> [WHAT YOU WILL DO]:
Copy the first line of the material below and every later line through the line containing "[MIToS.jl](https://github.com/diegozea/MIToS.jl) is a", without any other output.

> [PROVIDED DATA]:
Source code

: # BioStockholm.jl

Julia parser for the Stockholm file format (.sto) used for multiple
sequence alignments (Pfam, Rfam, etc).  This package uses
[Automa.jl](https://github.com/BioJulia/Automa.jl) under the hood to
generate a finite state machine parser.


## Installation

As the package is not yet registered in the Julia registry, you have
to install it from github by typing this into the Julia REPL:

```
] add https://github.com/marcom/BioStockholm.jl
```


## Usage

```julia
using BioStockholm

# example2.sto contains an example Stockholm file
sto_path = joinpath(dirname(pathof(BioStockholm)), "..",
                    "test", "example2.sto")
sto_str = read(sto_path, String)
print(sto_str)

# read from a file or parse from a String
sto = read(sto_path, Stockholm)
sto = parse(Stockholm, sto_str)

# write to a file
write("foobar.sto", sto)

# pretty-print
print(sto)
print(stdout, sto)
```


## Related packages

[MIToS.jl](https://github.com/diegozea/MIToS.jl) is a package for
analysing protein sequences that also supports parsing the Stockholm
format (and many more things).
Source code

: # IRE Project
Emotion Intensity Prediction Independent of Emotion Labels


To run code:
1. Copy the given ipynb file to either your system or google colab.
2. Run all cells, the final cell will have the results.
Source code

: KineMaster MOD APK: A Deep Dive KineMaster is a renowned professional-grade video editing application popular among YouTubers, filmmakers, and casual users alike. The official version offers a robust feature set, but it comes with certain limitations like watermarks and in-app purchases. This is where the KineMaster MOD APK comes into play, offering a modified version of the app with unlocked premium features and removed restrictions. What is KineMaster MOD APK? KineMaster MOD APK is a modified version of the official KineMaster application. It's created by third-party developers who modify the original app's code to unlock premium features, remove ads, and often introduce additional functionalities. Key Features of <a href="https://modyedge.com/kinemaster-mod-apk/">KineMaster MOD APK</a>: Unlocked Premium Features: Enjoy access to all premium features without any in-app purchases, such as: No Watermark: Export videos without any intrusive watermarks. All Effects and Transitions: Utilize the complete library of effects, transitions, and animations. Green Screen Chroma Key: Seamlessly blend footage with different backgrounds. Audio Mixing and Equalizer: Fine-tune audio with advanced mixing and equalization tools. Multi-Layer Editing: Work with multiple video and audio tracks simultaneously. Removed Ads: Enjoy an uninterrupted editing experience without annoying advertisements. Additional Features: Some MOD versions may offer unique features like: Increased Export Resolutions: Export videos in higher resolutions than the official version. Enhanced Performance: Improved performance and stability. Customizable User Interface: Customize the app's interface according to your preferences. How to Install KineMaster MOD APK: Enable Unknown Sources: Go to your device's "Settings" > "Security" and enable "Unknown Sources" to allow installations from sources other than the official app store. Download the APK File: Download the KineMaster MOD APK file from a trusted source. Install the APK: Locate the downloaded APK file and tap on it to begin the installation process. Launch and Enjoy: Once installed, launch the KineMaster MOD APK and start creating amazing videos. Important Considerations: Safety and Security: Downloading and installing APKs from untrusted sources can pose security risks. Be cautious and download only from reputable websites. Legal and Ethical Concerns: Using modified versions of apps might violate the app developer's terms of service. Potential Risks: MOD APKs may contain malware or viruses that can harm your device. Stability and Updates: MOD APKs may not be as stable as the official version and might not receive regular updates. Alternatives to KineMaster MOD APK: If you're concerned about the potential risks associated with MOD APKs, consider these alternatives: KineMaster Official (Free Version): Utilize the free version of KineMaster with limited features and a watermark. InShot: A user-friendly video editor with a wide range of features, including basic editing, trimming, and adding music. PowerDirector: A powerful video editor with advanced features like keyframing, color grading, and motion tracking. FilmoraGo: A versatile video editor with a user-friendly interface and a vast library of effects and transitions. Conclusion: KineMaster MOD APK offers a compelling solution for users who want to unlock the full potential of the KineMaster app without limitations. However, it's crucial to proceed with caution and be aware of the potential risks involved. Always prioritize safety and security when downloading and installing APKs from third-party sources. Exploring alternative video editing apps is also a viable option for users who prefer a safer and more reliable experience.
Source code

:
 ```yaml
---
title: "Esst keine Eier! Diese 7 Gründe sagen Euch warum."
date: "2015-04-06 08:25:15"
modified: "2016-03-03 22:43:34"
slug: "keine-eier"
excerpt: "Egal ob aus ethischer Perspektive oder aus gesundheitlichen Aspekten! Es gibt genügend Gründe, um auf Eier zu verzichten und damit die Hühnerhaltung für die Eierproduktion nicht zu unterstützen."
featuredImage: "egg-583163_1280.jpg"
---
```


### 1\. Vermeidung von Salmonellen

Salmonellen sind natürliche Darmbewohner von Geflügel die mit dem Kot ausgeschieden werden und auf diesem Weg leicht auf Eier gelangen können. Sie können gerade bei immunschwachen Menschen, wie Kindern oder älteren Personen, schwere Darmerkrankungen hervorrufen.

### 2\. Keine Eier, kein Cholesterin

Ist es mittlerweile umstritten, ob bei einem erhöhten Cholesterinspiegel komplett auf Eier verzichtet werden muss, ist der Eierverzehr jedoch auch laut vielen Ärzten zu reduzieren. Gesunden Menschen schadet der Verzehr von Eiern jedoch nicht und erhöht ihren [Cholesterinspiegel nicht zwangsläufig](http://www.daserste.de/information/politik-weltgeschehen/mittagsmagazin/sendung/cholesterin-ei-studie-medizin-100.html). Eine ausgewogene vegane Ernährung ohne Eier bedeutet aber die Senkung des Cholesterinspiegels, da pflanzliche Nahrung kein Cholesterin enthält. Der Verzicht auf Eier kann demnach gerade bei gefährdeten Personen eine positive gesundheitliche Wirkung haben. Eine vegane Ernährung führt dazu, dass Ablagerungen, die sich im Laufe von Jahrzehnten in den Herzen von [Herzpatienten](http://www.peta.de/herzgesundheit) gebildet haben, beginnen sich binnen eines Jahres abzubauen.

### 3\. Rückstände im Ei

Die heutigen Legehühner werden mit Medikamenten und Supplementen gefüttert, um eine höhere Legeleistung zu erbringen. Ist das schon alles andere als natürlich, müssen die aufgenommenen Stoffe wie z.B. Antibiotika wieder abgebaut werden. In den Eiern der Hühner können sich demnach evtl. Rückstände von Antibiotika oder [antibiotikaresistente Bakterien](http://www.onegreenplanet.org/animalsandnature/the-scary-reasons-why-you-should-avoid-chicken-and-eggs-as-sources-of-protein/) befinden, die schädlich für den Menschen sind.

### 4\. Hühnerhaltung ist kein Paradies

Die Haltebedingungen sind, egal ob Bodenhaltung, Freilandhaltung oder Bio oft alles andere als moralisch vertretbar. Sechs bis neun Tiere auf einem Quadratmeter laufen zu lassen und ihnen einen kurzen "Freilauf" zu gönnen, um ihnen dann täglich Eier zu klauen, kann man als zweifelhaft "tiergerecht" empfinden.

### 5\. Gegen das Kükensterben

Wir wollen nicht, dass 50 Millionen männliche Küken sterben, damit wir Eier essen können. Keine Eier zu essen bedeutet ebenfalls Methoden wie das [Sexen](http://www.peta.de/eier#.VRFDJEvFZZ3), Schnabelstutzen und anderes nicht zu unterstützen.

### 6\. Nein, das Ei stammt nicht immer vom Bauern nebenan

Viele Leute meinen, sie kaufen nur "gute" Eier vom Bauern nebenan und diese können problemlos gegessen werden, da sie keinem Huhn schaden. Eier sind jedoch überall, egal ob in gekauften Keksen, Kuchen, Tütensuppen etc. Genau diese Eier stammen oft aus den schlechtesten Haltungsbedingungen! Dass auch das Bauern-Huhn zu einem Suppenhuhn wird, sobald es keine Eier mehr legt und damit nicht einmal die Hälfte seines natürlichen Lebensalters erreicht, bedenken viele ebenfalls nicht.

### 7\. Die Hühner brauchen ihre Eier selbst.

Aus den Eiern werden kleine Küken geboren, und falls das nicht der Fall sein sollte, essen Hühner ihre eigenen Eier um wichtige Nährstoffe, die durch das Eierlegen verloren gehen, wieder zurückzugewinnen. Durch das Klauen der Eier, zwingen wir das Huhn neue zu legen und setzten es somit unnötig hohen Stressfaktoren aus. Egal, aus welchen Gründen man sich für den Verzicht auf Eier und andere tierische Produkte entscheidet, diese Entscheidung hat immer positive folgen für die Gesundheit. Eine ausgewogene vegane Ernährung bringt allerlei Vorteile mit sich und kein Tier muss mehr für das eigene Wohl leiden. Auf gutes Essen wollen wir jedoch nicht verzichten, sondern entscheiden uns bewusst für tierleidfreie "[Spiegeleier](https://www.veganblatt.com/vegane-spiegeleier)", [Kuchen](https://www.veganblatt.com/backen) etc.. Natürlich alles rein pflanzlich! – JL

> [RESPONSE FOR THIS EXERCISE]:
Source code

: # BioStockholm.jl

Julia parser for the Stockholm file format (.sto) used for multiple
sequence alignments (Pfam, Rfam, etc).  This package uses
[Automa.jl](https://github.com/BioJulia/Automa.jl) under the hood to
generate a finite state machine parser.


## Installation

As the package is not yet registered in the Julia registry, you have
to install it from github by typing this into the Julia REPL:

```
] add https://github.com/marcom/BioStockholm.jl
```


## Usage

```julia
using BioStockholm

# example2.sto contains an example Stockholm file
sto_path = joinpath(dirname(pathof(BioStockholm)), "..",
                    "test", "example2.sto")
sto_str = read(sto_path, String)
print(sto_str)

# read from a file or parse from a String
sto = read(sto_path, Stockholm)
sto = parse(Stockholm, sto_str)

# write to a file
write("foobar.sto", sto)

# pretty-print
print(sto)
print(stdout, sto)
```


## Related packages

[MIToS.jl](https://github.com/diegozea/MIToS.jl) is a package for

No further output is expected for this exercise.